Forbes: Russia lacks parts to build new mobile gun vehicle
The Russian defence ministry reportedly has approved production of a lightweight armored vehicle with a powerful 125-millimeter gun.
The 2S25M Sprut-SDM1 is what Western armies call a “mobile gun.” A vehicle with the firepower of the tank, but a fraction of the armor protection, Forbes reports.
Mobile guns are infantry-support weapons. When dismounted soldiers run into an enemy fortification they can’t bypass or blow up on their own, they radio for a mobile gun—then protect the thinly-armored vehicle as it rolls up and puts a few shells into the enemy position.
Vehicles in this class are playing a bigger and bigger role in the Ukraine war—especially on the Ukrainian side. Kyiv’s allies have pledged to the war effort dozens of mobile guns, including M-55S “tanks” from Slovenia and AMX-10RCs from France.
The Russian airborne corps already has a couple dozen older 2S25s.
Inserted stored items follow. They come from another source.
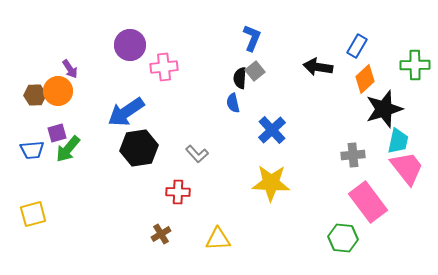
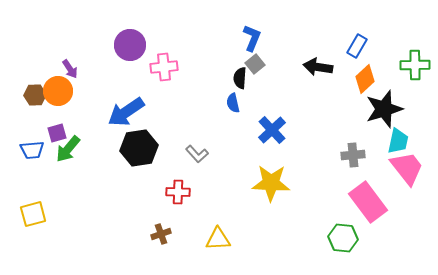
gray square: moved 7 px up
brown cross: rotated 12 degrees clockwise
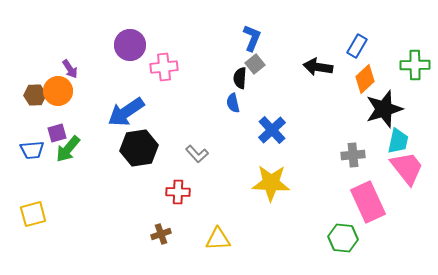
pink rectangle: rotated 12 degrees clockwise
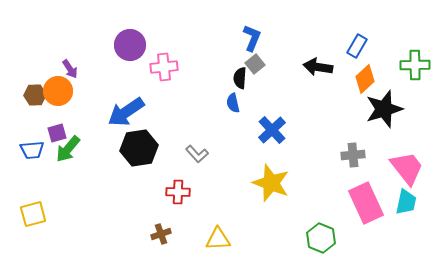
cyan trapezoid: moved 8 px right, 61 px down
yellow star: rotated 18 degrees clockwise
pink rectangle: moved 2 px left, 1 px down
green hexagon: moved 22 px left; rotated 16 degrees clockwise
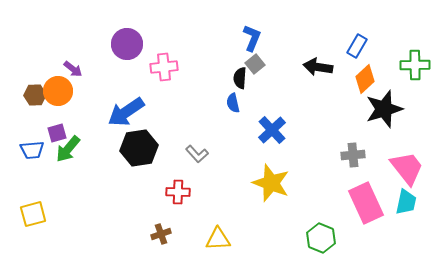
purple circle: moved 3 px left, 1 px up
purple arrow: moved 3 px right; rotated 18 degrees counterclockwise
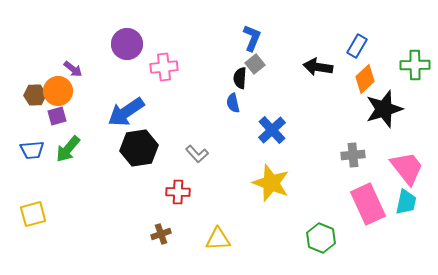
purple square: moved 17 px up
pink rectangle: moved 2 px right, 1 px down
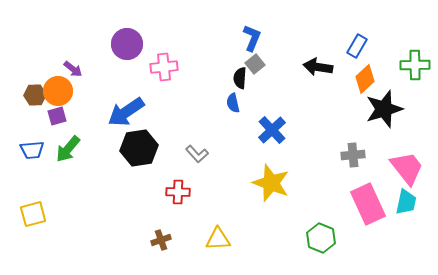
brown cross: moved 6 px down
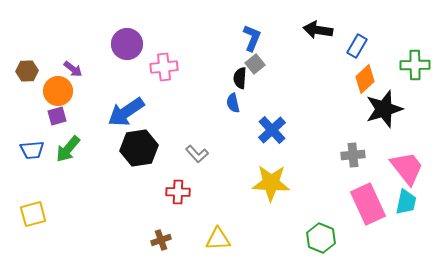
black arrow: moved 37 px up
brown hexagon: moved 8 px left, 24 px up
yellow star: rotated 18 degrees counterclockwise
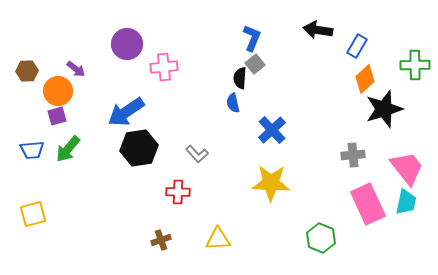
purple arrow: moved 3 px right
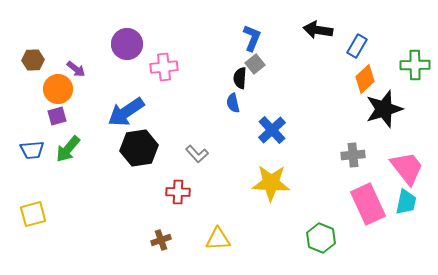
brown hexagon: moved 6 px right, 11 px up
orange circle: moved 2 px up
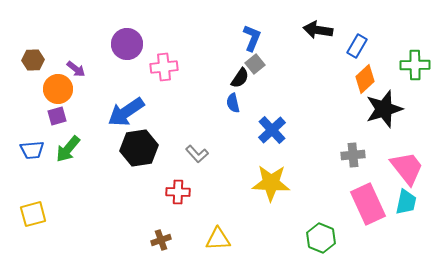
black semicircle: rotated 150 degrees counterclockwise
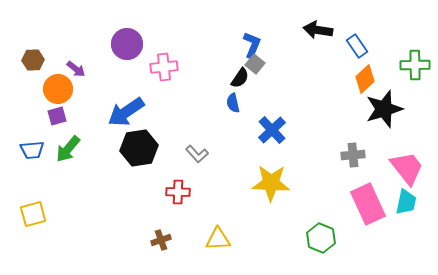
blue L-shape: moved 7 px down
blue rectangle: rotated 65 degrees counterclockwise
gray square: rotated 12 degrees counterclockwise
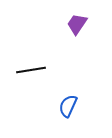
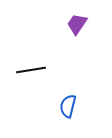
blue semicircle: rotated 10 degrees counterclockwise
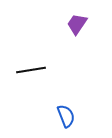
blue semicircle: moved 2 px left, 10 px down; rotated 145 degrees clockwise
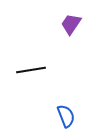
purple trapezoid: moved 6 px left
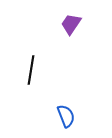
black line: rotated 72 degrees counterclockwise
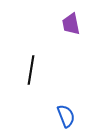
purple trapezoid: rotated 45 degrees counterclockwise
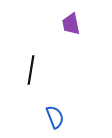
blue semicircle: moved 11 px left, 1 px down
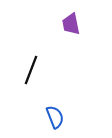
black line: rotated 12 degrees clockwise
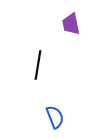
black line: moved 7 px right, 5 px up; rotated 12 degrees counterclockwise
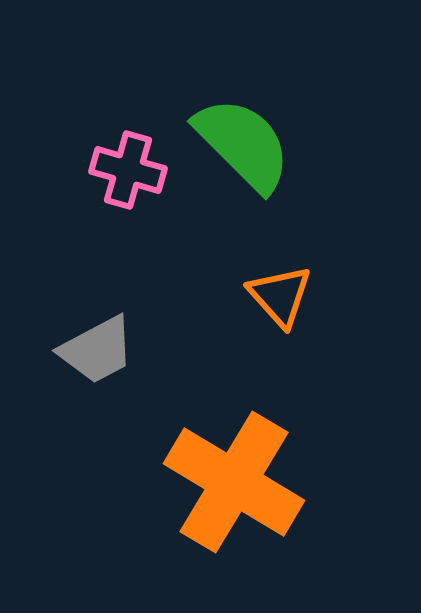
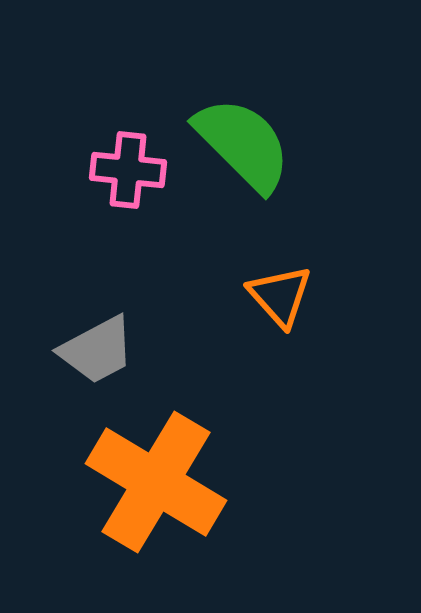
pink cross: rotated 10 degrees counterclockwise
orange cross: moved 78 px left
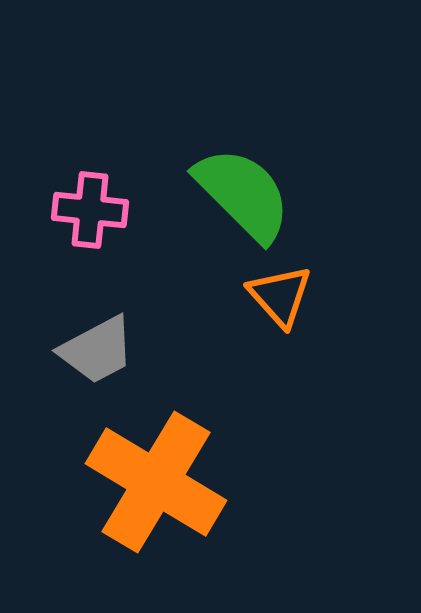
green semicircle: moved 50 px down
pink cross: moved 38 px left, 40 px down
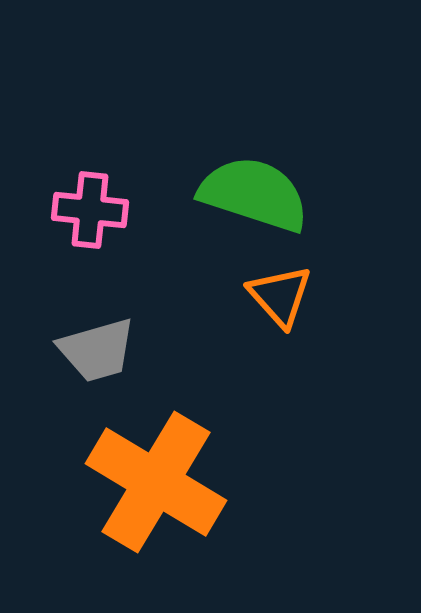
green semicircle: moved 11 px right; rotated 27 degrees counterclockwise
gray trapezoid: rotated 12 degrees clockwise
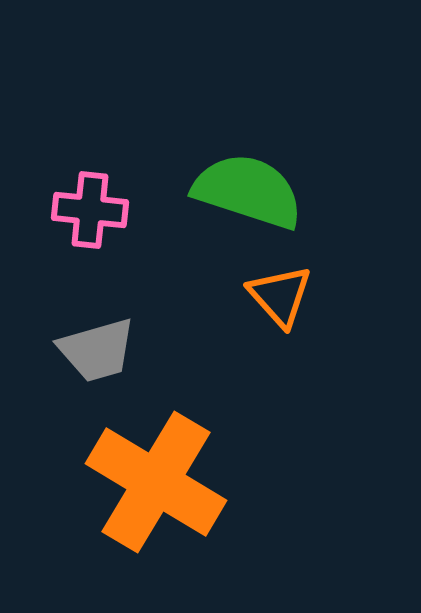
green semicircle: moved 6 px left, 3 px up
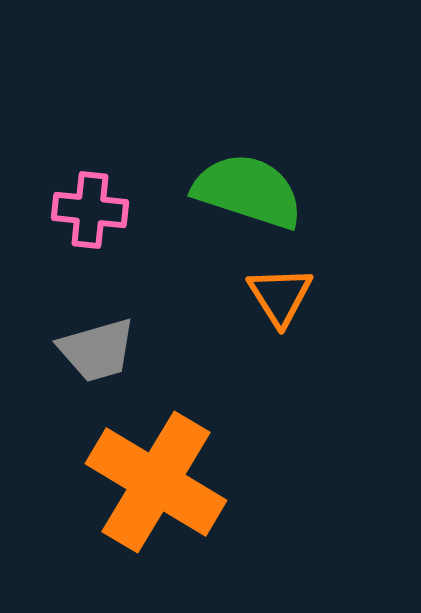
orange triangle: rotated 10 degrees clockwise
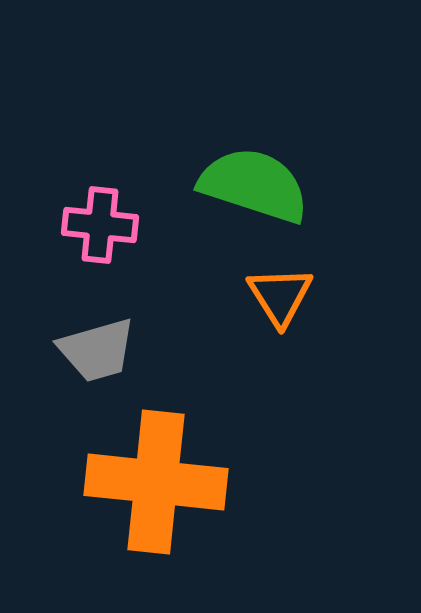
green semicircle: moved 6 px right, 6 px up
pink cross: moved 10 px right, 15 px down
orange cross: rotated 25 degrees counterclockwise
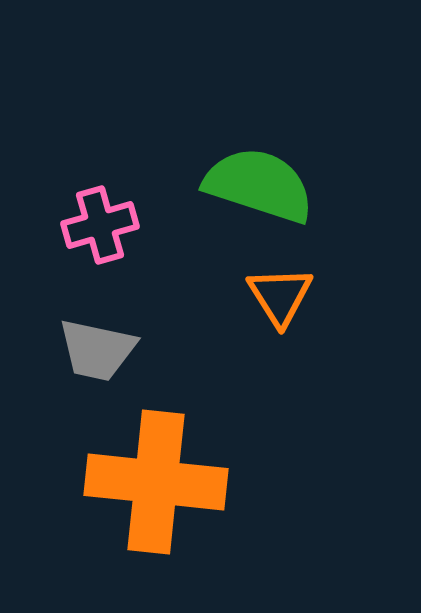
green semicircle: moved 5 px right
pink cross: rotated 22 degrees counterclockwise
gray trapezoid: rotated 28 degrees clockwise
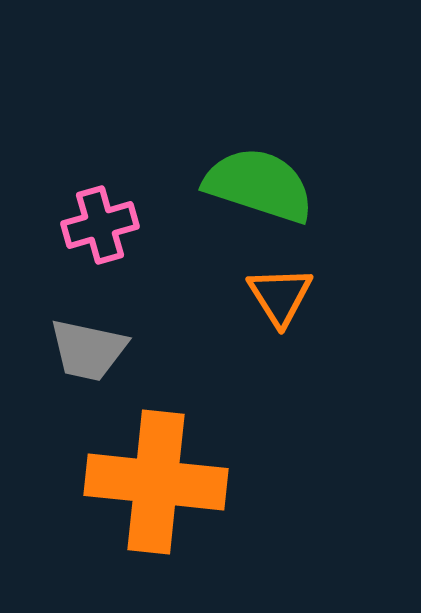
gray trapezoid: moved 9 px left
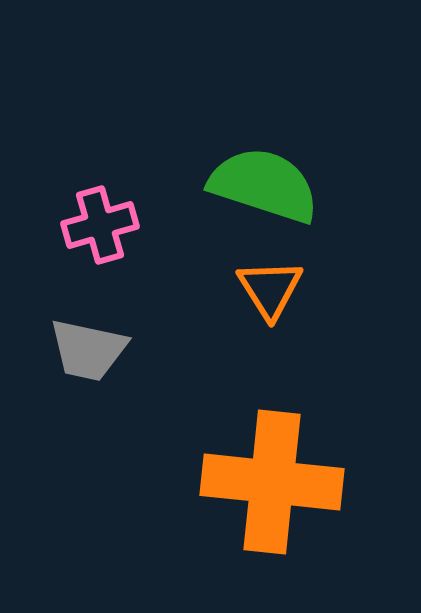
green semicircle: moved 5 px right
orange triangle: moved 10 px left, 7 px up
orange cross: moved 116 px right
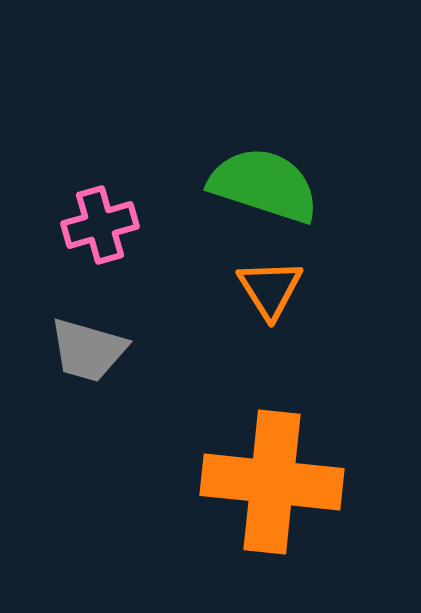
gray trapezoid: rotated 4 degrees clockwise
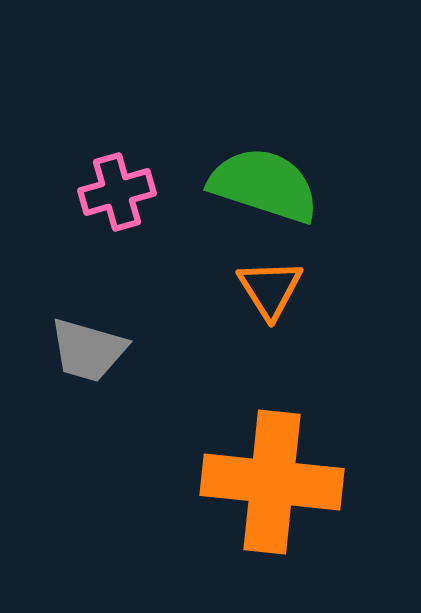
pink cross: moved 17 px right, 33 px up
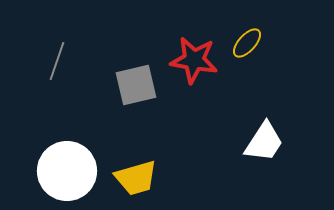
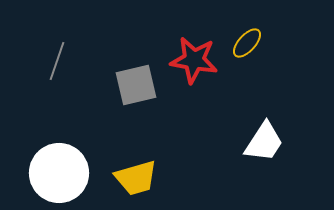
white circle: moved 8 px left, 2 px down
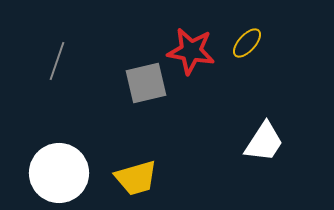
red star: moved 3 px left, 9 px up
gray square: moved 10 px right, 2 px up
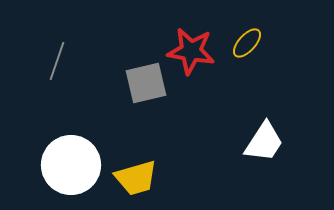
white circle: moved 12 px right, 8 px up
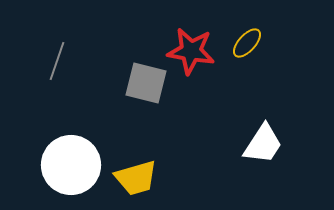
gray square: rotated 27 degrees clockwise
white trapezoid: moved 1 px left, 2 px down
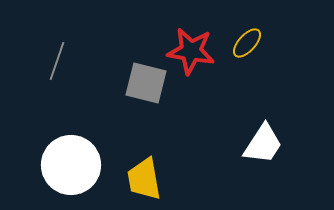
yellow trapezoid: moved 8 px right, 1 px down; rotated 96 degrees clockwise
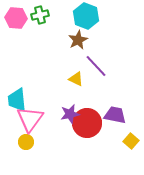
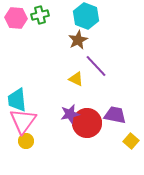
pink triangle: moved 7 px left, 2 px down
yellow circle: moved 1 px up
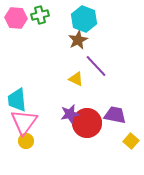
cyan hexagon: moved 2 px left, 3 px down
pink triangle: moved 1 px right, 1 px down
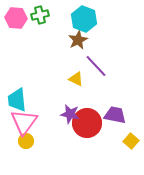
purple star: rotated 24 degrees clockwise
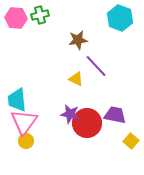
cyan hexagon: moved 36 px right, 1 px up
brown star: rotated 18 degrees clockwise
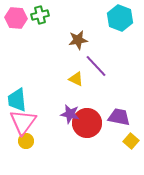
purple trapezoid: moved 4 px right, 2 px down
pink triangle: moved 1 px left
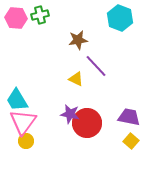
cyan trapezoid: rotated 25 degrees counterclockwise
purple trapezoid: moved 10 px right
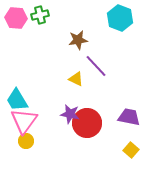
pink triangle: moved 1 px right, 1 px up
yellow square: moved 9 px down
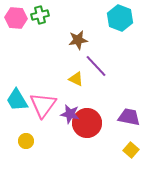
pink triangle: moved 19 px right, 16 px up
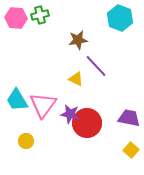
purple trapezoid: moved 1 px down
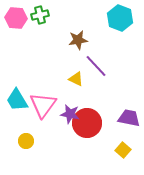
yellow square: moved 8 px left
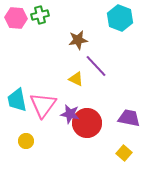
cyan trapezoid: rotated 20 degrees clockwise
yellow square: moved 1 px right, 3 px down
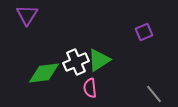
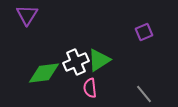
gray line: moved 10 px left
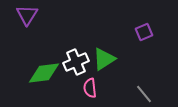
green triangle: moved 5 px right, 1 px up
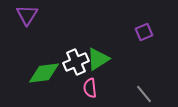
green triangle: moved 6 px left
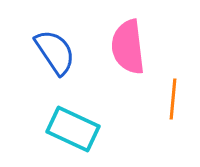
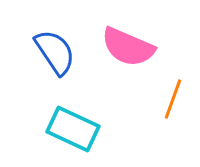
pink semicircle: rotated 60 degrees counterclockwise
orange line: rotated 15 degrees clockwise
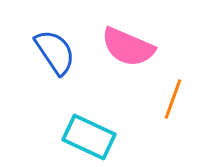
cyan rectangle: moved 16 px right, 8 px down
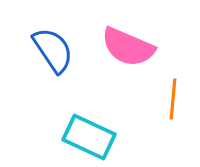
blue semicircle: moved 2 px left, 2 px up
orange line: rotated 15 degrees counterclockwise
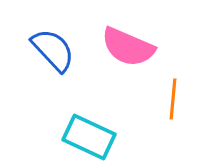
blue semicircle: rotated 9 degrees counterclockwise
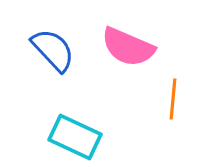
cyan rectangle: moved 14 px left
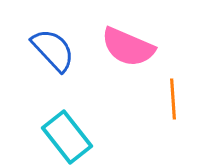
orange line: rotated 9 degrees counterclockwise
cyan rectangle: moved 8 px left; rotated 27 degrees clockwise
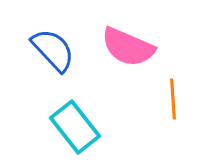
cyan rectangle: moved 8 px right, 10 px up
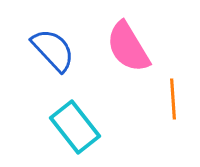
pink semicircle: rotated 36 degrees clockwise
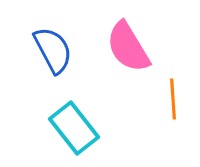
blue semicircle: rotated 15 degrees clockwise
cyan rectangle: moved 1 px left, 1 px down
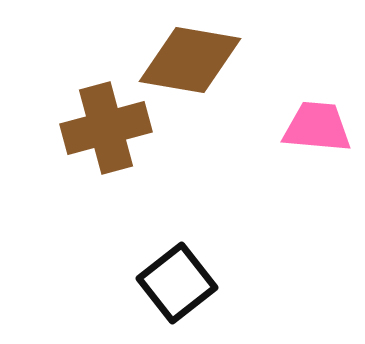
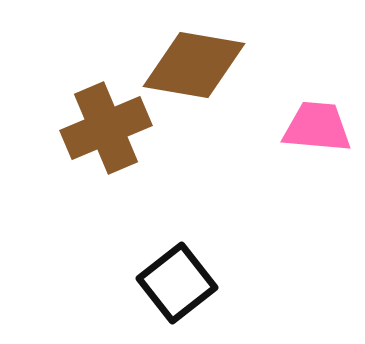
brown diamond: moved 4 px right, 5 px down
brown cross: rotated 8 degrees counterclockwise
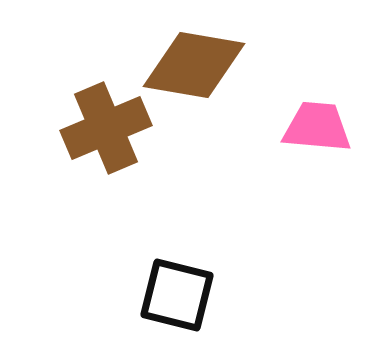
black square: moved 12 px down; rotated 38 degrees counterclockwise
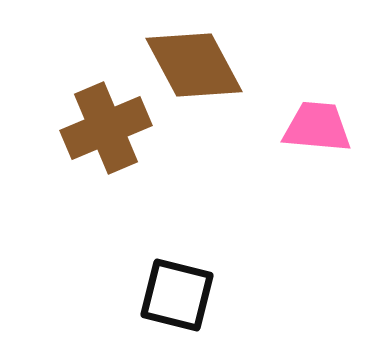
brown diamond: rotated 52 degrees clockwise
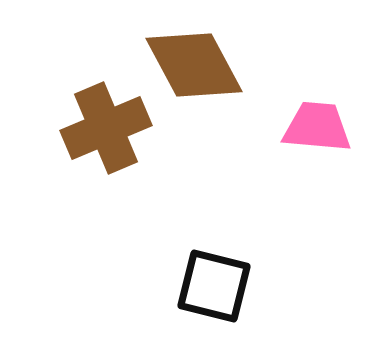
black square: moved 37 px right, 9 px up
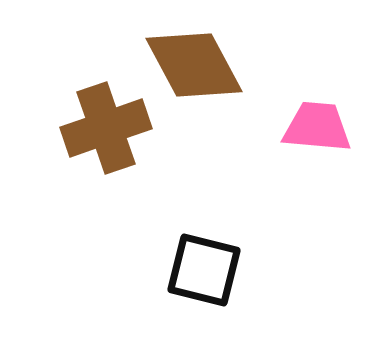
brown cross: rotated 4 degrees clockwise
black square: moved 10 px left, 16 px up
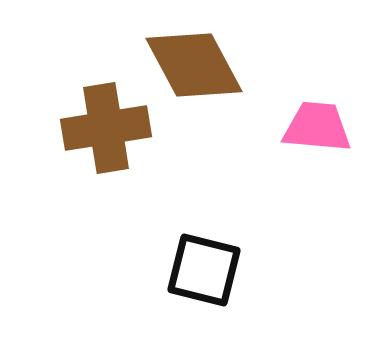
brown cross: rotated 10 degrees clockwise
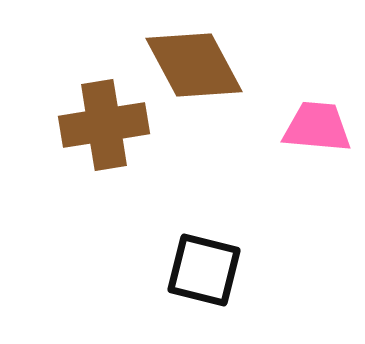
brown cross: moved 2 px left, 3 px up
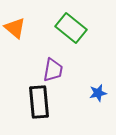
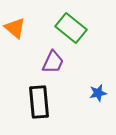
purple trapezoid: moved 8 px up; rotated 15 degrees clockwise
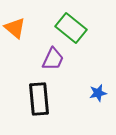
purple trapezoid: moved 3 px up
black rectangle: moved 3 px up
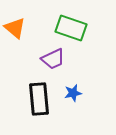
green rectangle: rotated 20 degrees counterclockwise
purple trapezoid: rotated 40 degrees clockwise
blue star: moved 25 px left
The improved 2S25Ms could join these mobile guns in Ukraine, where they might be most useful supporting paratroopers in tough urban fighting, like that in Bakhmut.
The problem, for the Russians, is that the 2S25M might be hard, if not impossible, for Russian industry actually to build.
The 2S25M combines the hull of the 14-ton BMD-4 airborne fighting vehicle with a 2A75 smoothbore 125-millimeter gun and the fire-controls of a T-90 tank.
Those fire-controls include digital Sosna-U optics, which have French components. Foreign sanctions, which have tightened since Russia widened its war on Ukraine 13 months ago, have throttled Russia’s high-tech imports, including from France.
Modern optics are in such short supply that the only factory that produces new tanks in Russia—Uralvagonzavod in Sverdlovsk Oblast—is finishing just a handful of T-72B3s and T-90Ms every month. The Kremlin has gotten so desperate for replacement tanks that it’s been pulling 60-year-old T-62s and 70-year-old T-55s out of long-term storage.
Many of the tanks that are getting a fire-control upgrade—a few new-build T-72B3 Obr. 2022s and refreshed war-reserve T-80s—are being fitted with the analog 1PN96MT-02 sight in the place of the Sosna-U. The 1PN96MT-02 sees half as far as the Sosna-U does.
So if a Russian factory—reportedly Kurganmashzavod in Kurgan Oblast—is going to produce 2S25Ms, where is it going to get the new vehicles’ optics? The Kremlin could prioritize the new mobile guns for the tiny number of sights it can source every month.
But why would it, if the alternative is to manufacture an equal number of T-90M tanks?